Plain-text document sources
☆ ☆ ☆ ☆

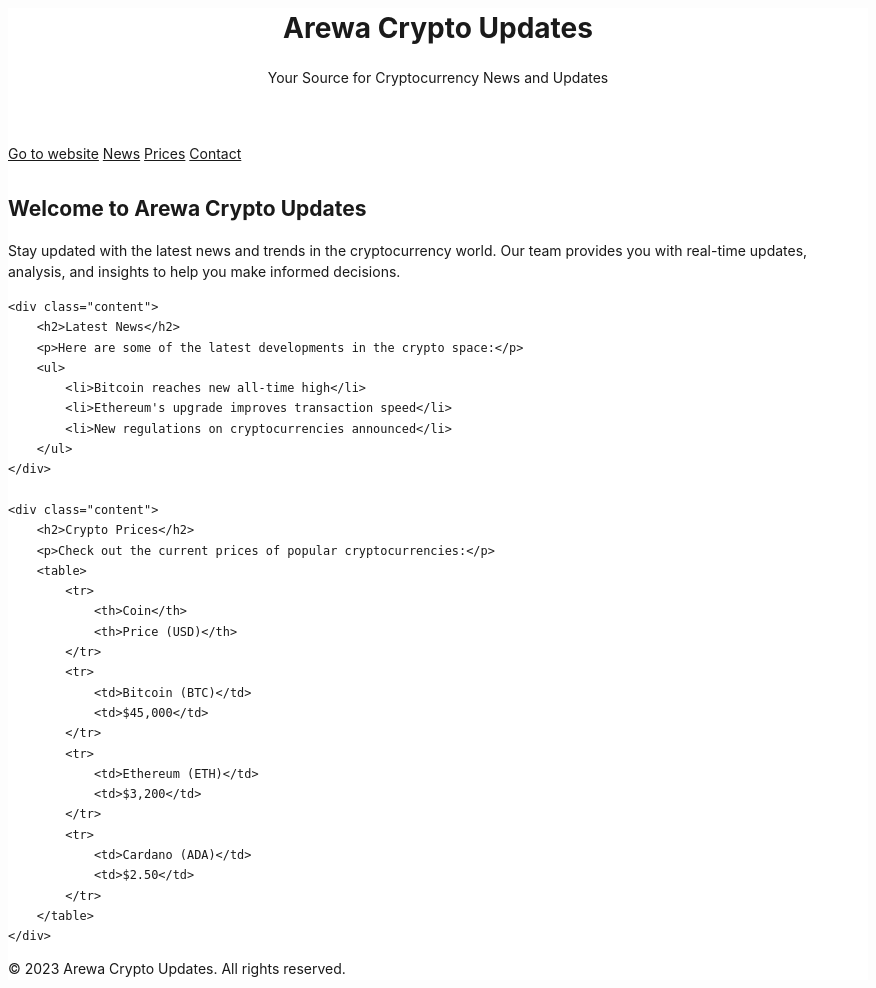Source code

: <header>
    <h1>Arewa Crypto Updates</h1>
    <p>Your Source for Cryptocurrency News and Updates</p>
</header>

<nav>
    <a href="https://www.Arewacryptoupdates.com/">Go to website</a>
    <a href="#news">News</a>
    <a href="#prices">Prices</a>
    <a href="#contact">Contact</a>
</nav>

<div class="container">
    <div class="content">
        <h2>Welcome to Arewa Crypto Updates</h2>
        <p>Stay updated with the latest news and trends in the cryptocurrency world. Our team provides you with real-time updates, analysis, and insights to help you make informed decisions.</p>
    </div>

    <div class="content">
        <h2>Latest News</h2>
        <p>Here are some of the latest developments in the crypto space:</p>
        <ul>
            <li>Bitcoin reaches new all-time high</li>
            <li>Ethereum's upgrade improves transaction speed</li>
            <li>New regulations on cryptocurrencies announced</li>
        </ul>
    </div>

    <div class="content">
        <h2>Crypto Prices</h2>
        <p>Check out the current prices of popular cryptocurrencies:</p>
        <table>
            <tr>
                <th>Coin</th>
                <th>Price (USD)</th>
            </tr>
            <tr>
                <td>Bitcoin (BTC)</td>
                <td>$45,000</td>
            </tr>
            <tr>
                <td>Ethereum (ETH)</td>
                <td>$3,200</td>
            </tr>
            <tr>
                <td>Cardano (ADA)</td>
                <td>$2.50</td>
            </tr>
        </table>
    </div>
</div>

<footer>
    <p>&copy; 2023 Arewa Crypto Updates. All rights reserved.</p>
</footer>

</body>
</html>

☆ ☆ ☆ ☆

• **Exercise objective**: Stop after the line containing "<li>Ethereum's upgrade improves": copy the records exactly from the first line up to there, leaving pictures out.

• **Response**:
Source code

: <header>
    <h1>Arewa Crypto Updates</h1>
    <p>Your Source for Cryptocurrency News and Updates</p>
</header>

<nav>
    <a href="https://www.Arewacryptoupdates.com/">Go to website</a>
    <a href="#news">News</a>
    <a href="#prices">Prices</a>
    <a href="#contact">Contact</a>
</nav>

<div class="container">
    <div class="content">
        <h2>Welcome to Arewa Crypto Updates</h2>
        <p>Stay updated with the latest news and trends in the cryptocurrency world. Our team provides you with real-time updates, analysis, and insights to help you make informed decisions.</p>
    </div>

    <div class="content">
        <h2>Latest News</h2>
        <p>Here are some of the latest developments in the crypto space:</p>
        <ul>
            <li>Bitcoin reaches new all-time high</li>
            <li>Ethereum's upgrade improves transaction speed</li>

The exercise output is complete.